Frequent fusion and fission of plant mitochondria with unequal nucleoid distribution

Abstract

The balance between mitochondrial fusion and fission influences the reticular shape of mitochondria in yeasts. Little is known about whether mitochondria fusion occurs in plants. Plant mitochondria are usually more numerous and more grain-shaped than animal mitochondria. BLAST searches of the nuclear and mitochondrial genome sequences of Arabidopsis thaliana did not find any obvious homologue of mitochondrial fusion genes found in animals and yeasts. To determine whether mitochondrial fusion actually occurs in plants, we labeled mitochondria in onion epidermal cells with a mitochondria-targeted, photoconvertible fluorescent protein Kaede and then altered the fluorescence of some of the mitochondria within a cell from green to red. Frequent and transient fusion of red and green mitochondria was demonstrated by the appearance of yellow mitochondria that subsequently redivided. We also show that mitochondrial fission occasionally occurs without an equal distribution of the nucleoid (DNA-protein complex in mitochondria), resulting in the coexistence of mitochondria containing various amounts of DNA within a single cell. The heterogeneity of DNA contents in mitochondria may be overcome by the frequent and transient fusion of mitochondria.

Fig. 3.

Fusion of organelles in single onion bulb epidermal cells transformed with Kaede fusion proteins. (a) Mitochondria. (b) A non-UV-exposed control (mitochondria). (c) A whole-UV-exposed control (mitochondria). (d) Peroxisomes. (e) Plastids. A portion of each cell was exposed to UV to photoconvert some of the organelles to red. High-magnification images are also shown for mitochondria (a) and peroxisomes (d). In mitochondria, Kaede was completely redistributed within 2 h. Colocalization histograms plot each pixel according to its red intensity (y axis) and green intensity (x axis). Pixels with well colocalized red and green fluorescence appear as a narrow diagonal line. Scale bars (at the bottom of a–e) indicate 50 μm for whole-cell images and 10 μm for high-magnification images.

Fig. 1.

Restricted photoconversion of Kaede with a mitochondrial presequence (Mt-Kaede) in a BY-2 cell. (a) Mitochondria were stained by MitoTracker.
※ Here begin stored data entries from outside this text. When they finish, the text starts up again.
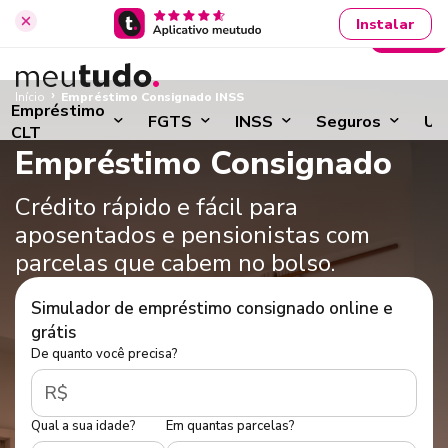
Instalar
Entrar
›
Início
Empréstimo Consignado INSS
Empréstimo
FGTS
INSS
Seguros
Ut
CLT
Empréstimo Consignado
Crédito rápido e fácil para
aposentados e pensionistas com
parcelas que cabem no bolso.
Simulador de empréstimo consignado online e
grátis
De quanto você precisa?
R$
Qual a sua idade?
Em quantas parcelas?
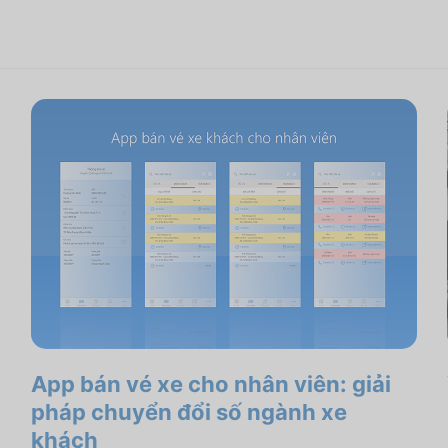
App bán vé xe cho nhân viên: giải
pháp chuyển đổi số ngành xe
khách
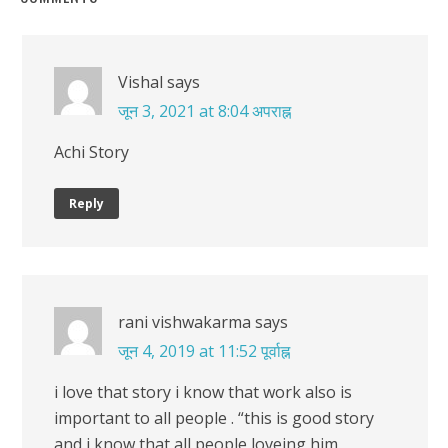
Vishal
says
जून 3, 2021 at 8:04 अपराह्न
Achi Story
Reply
rani vishwakarma
says
जून 4, 2019 at 11:52 पूर्वाह्न
i love that story i know that work also is
important to all people . “this is good story
and i know that all people loveing him.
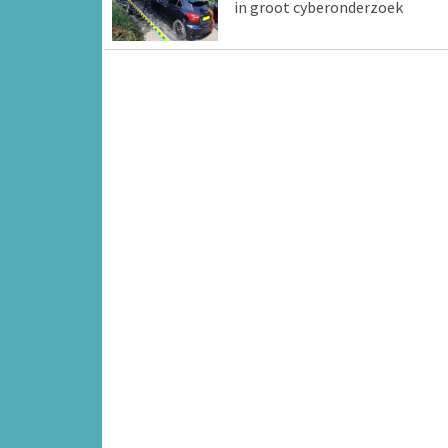
in groot cyberonderzoek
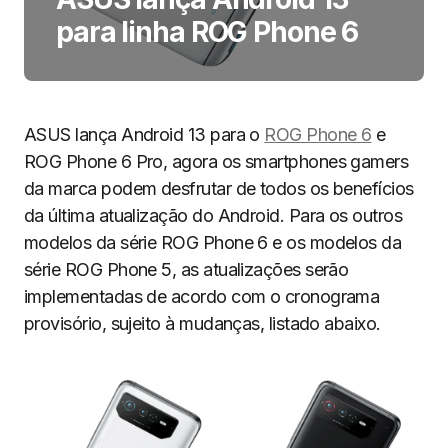
para linha ROG Phone 6
ASUS lança Android 13 para o
ROG Phone 6
e
ROG Phone 6 Pro, agora os smartphones gamers
da marca podem desfrutar de todos os benefícios
da última atualização do Android. Para os outros
modelos da série ROG Phone 6 e os modelos da
série ROG Phone 5, as atualizações serão
implementadas de acordo com o cronograma
provisório, sujeito à mudanças, listado abaixo.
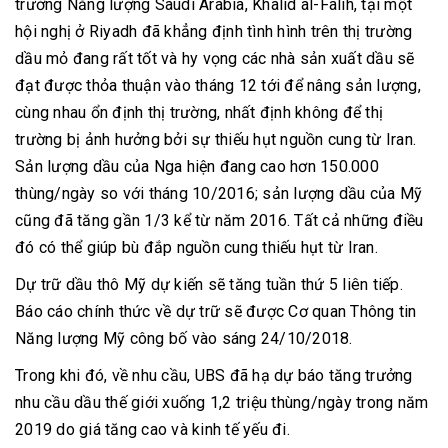
trưởng Năng lượng Saudi Arabia, Khalid al-Falih, tại một
hội nghị ở Riyadh đã khẳng định tình hình trên thị trường
dầu mỏ đang rất tốt và hy vọng các nhà sản xuất dầu sẽ
đạt được thỏa thuận vào tháng 12 tới để nâng sản lượng,
cùng nhau ổn định thị trường, nhất định không để thị
trường bị ảnh hưởng bởi sự thiếu hụt nguồn cung từ Iran.
Sản lượng dầu của Nga hiện đang cao hơn 150.000
thùng/ngày so với tháng 10/2016; sản lượng dầu của Mỹ
cũng đã tăng gần 1/3 kể từ năm 2016. Tất cả những điều
đó có thể giúp bù đắp nguồn cung thiếu hụt từ Iran.
Dự trữ dầu thô Mỹ dự kiến sẽ tăng tuần thứ 5 liên tiếp.
Báo cáo chính thức về dự trữ sẽ được Cơ quan Thông tin
Năng lượng Mỹ công bố vào sáng 24/10/2018.
Trong khi đó, về nhu cầu, UBS đã hạ dự báo tăng trưởng
nhu cầu dầu thế giới xuống 1,2 triệu thùng/ngày trong năm
2019 do giá tăng cao và kinh tế yếu đi.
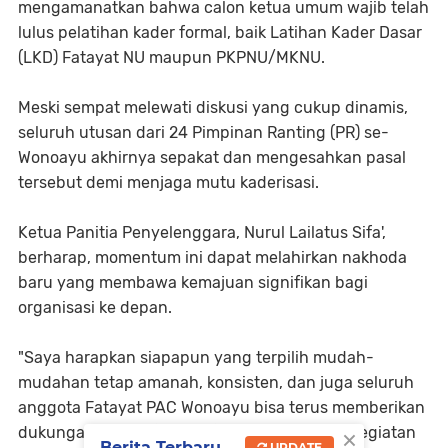
mengamanatkan bahwa calon ketua umum wajib telah
lulus pelatihan kader formal, baik Latihan Kader Dasar
(LKD) Fatayat NU maupun PKPNU/MKNU.
‎​Meski sempat melewati diskusi yang cukup dinamis,
seluruh utusan dari 24 Pimpinan Ranting (PR) se-
Wonoayu akhirnya sepakat dan mengesahkan pasal
tersebut demi menjaga mutu kaderisasi.
‎Ketua Panitia Penyelenggara, Nurul Lailatus Sifa',
berharap, momentum ini dapat melahirkan nakhoda
baru yang membawa kemajuan signifikan bagi
organisasi ke depan.
​"Saya harapkan siapapun yang terpilih mudah-
mudahan tetap amanah, konsisten, dan juga seluruh
anggota Fatayat PAC Wonoayu bisa terus memberikan
×
dukungan penuh (support) terhadap semua kegiatan
Berita Terbaru
UPDATE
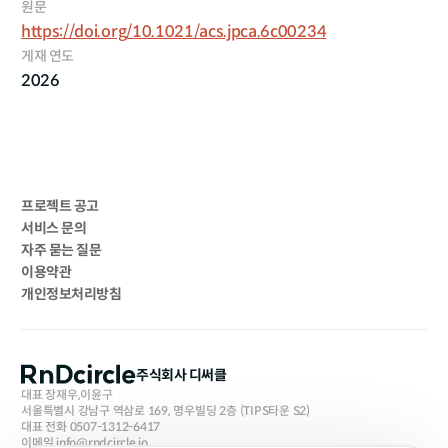
원문
https://doi.org/10.1021/acs.jpca.6c00234
게재 연도
2026
프로젝트 공고
서비스 문의
자주 묻는 질문
이용약관
개인정보처리방침
주식회사 디써클
대표 장재우,이윤구
서울특별시 강남구 역삼로 169, 명우빌딩 2층 (TIPS타운 S2)
대표 전화 0507-1312-6417
이메일 info@rndcircle.io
Native Kaede signals appear green. (Scale bar, 10 μm.) (b) Restricted photoconversion of Mt-Kaede in a BY-2 cell. The area in the white circle was irradiated with 380- to 420-nm wavelength light. (Scale bar, 10 μm.)

Fig. 2.

Mitochondrial fusion in onion bulb epidermal cells. (a) Mitochondrial fusion. (b) Mitochondrial fusion and fission. Time-course observations of red and green mitochondria. Images were acquired at 3-sec intervals, and representative ones are shown. Arrowheads indicate constrictions at the point of fusion. (Scale bars, 2 μm.) See Movie 1.

Fig. 4.

Mitochondria and mitochondrial nucleoids in tobacco suspension cultured cells (BY-2). (a) Mitochondria stained by MitoTracker (Left) and mitochondrial nucleoids stained by Sybr Green I (Right). In the merged images (Center), the nucleoids appear yellow because of the combination of red and green fluorescence. Arrowheads indicate mitochondria that have no visible nucleoids. (b) Views of three mitochondria at 0.5-μm intervals along the optical axis. Yellow nucleoids are visible in the lower two mitochondria but not in the top mitochondria. (c and d) Time series of fission of mitochondria with nucleoids shown at 10-sec intervals. (Scale bars, 2 μm.) Movies 2–4.